10Dans le déroulement d’une situation, des imprévus peuvent survenir qui modifieront le cours de l’action prévue. (Theureau, 1992)

11Finalement, l’opérateur lui-même est singulier. Il a construit sa compétence d’une manière qui lui est propre, son histoire et ses expériences sont singulières. C’est pourquoi la tâche et les caractéristiques de l’opérateur sont à envisager conjointement. C’est en fonction de ses caractéristiques personnelles que l’opérateur va déployer une certaine activité pour effectuer la tâche.

12Cette activité aura deux effets :

  • Atteinte d’un certain niveau de performance lié à la tâche, évaluable grâce à des critères prédéfinis tels que les objectifs finaux.
  • Conséquences pour l’opérateur : atteinte d’un certain degré de satisfaction, acquisition de savoirs expérientiels en lien avec la tâche effectuée, fatigue liée à l’activité. (Falzon et Teiger, 2004, p.151)
Ainsi, comme le dit Davezies (1995), l’opérateur tentera de manière permanente d’assurer l’efficacité de son travail tout en « économisant » son investissement par le choix de modes opératoires appropriés.

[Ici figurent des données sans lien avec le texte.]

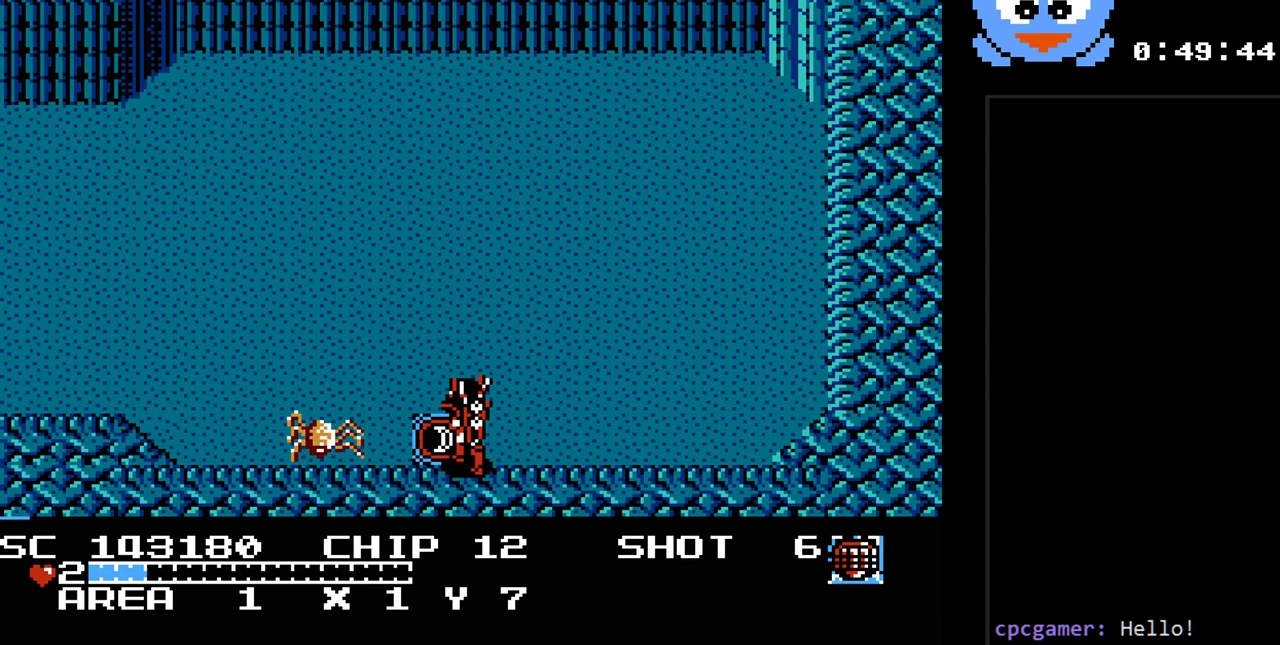
{"buttons": [], "events": []}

13Cette régulation doit parfois tenir compte d’autres éléments, tels que la nécessité de surinvestir son travail pour éviter la perte d’un emploi ou pour augmenter la qualité de la performance (Teiger, 1980). Le parcours professionnel de l’opérateur influencera aussi la représentation qu’il se fait de la tâche à effectuer (Visser, Falzon, 1992). Cette représentation influencera la manière dont la tâche sera réalisée.

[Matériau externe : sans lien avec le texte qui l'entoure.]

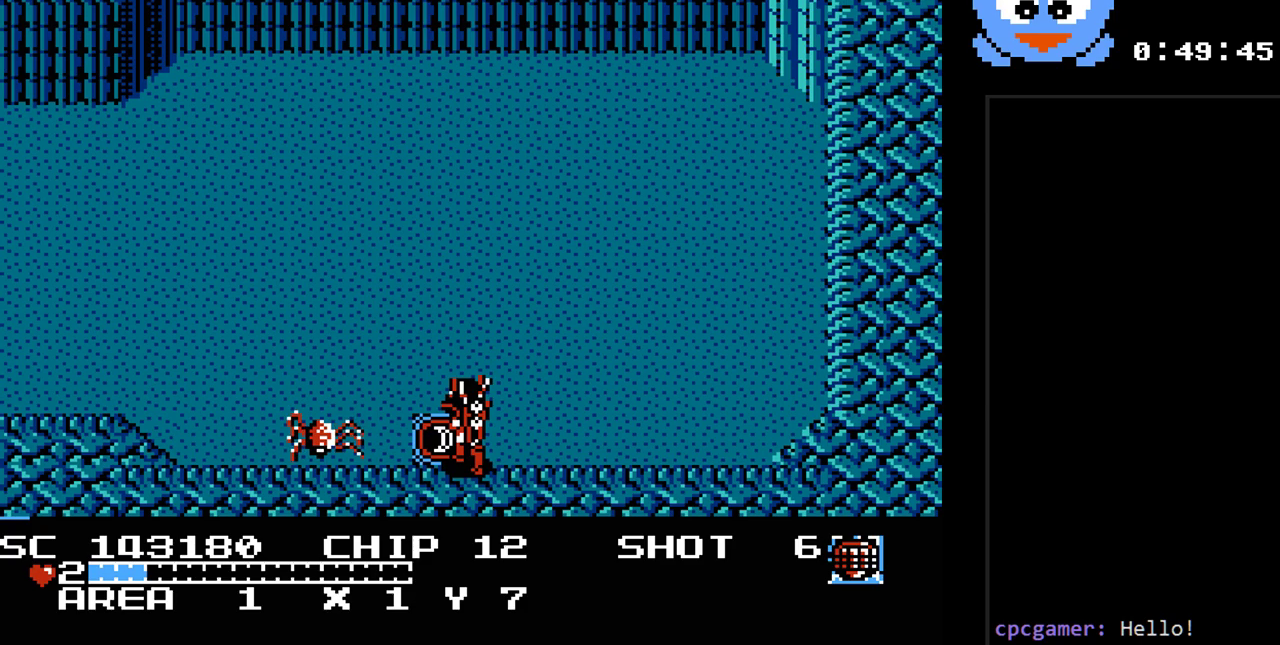
{"buttons": [], "events": []}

14Finalement, la compréhension des prescriptions peut varier selon l’opérateur. La distinction est à faire entre tâche prescrite et tâche comprise et entre prescription explicite et prescription implicite. En effet, aux procédures écrites peuvent s’ajouter des consignes implicites généralement amenées par oral (Veyrac, 1998).

L’organisation du travail entre taylorisme et compétence

15Lorsqu’une organisation du travail est taylorienne, l’opérateur doit être capable d’effectuer des opérations prescrites. Celles-ci sont déclinées en listes qui se veulent exhaustives. Cette décomposition de la tâche à effectuer échappe à tout traitement opératoire et perd son sens. Ainsi, le travailleur est réduit à l’exercice d’un savoir-faire : il ne s’agit donc plus de compétence. A contrario, quand une organisation du travail fait appel à l’initiative et à la polyvalence de l’opérateur, c’est une compétence ayant trait au savoir-agir qui sera mobilisée : faire face à l’imprévu, innover ou décider dans des situations incertaines (Le Boterf, 2002).

Historique de la notion de compétence

16Selon Foulquié (cité par Aubret et al., 1993, pp.29-30) le mot compétence vient du terme latin « competens », participe présent de « competer » : aller (petere), avec (cum), ce qui signifie : convenir, être adapté à …

« Dès le Moyen-Âge, cette notion est employée au singulier et accolée au verbe avoir pour légitimer et reconnaître le pouvoir et l’autorité d’une structure notamment juridique à agir : ‘elle a compétence pour…’. »
(Chaboissier et Letourneau, 2002, p.27)
Dès la fin du XVIIème siècle, la compétence désigne par extension, selon le Robert, « … une connaissance approfondie, reconnue, qui confère le droit de juger ou de décider en certaines manières. » (Foulquié, op. cit. p. 19)

La compétence individuelle : définitions

17De nombreux auteurs s’accordent pour dire qu’il manque une définition forte de cette notion (Le Boterf, 2002) (Gilbert, Parlier, 1992). En effet, utilisée dans une grande diversité d’acceptions, elle ne peut devenir un concept clair tant elle est polysémique. Ainsi, elle pourrait devenir un « mot-valise », vidé de tout sens.

18Cette notion de compétence est largement utilisée dans différents champs des sciences humaines : psychologie, sociologie, ergonomie ou pédagogie.

19Nous vous proposons ici quelques définitions complémentaires.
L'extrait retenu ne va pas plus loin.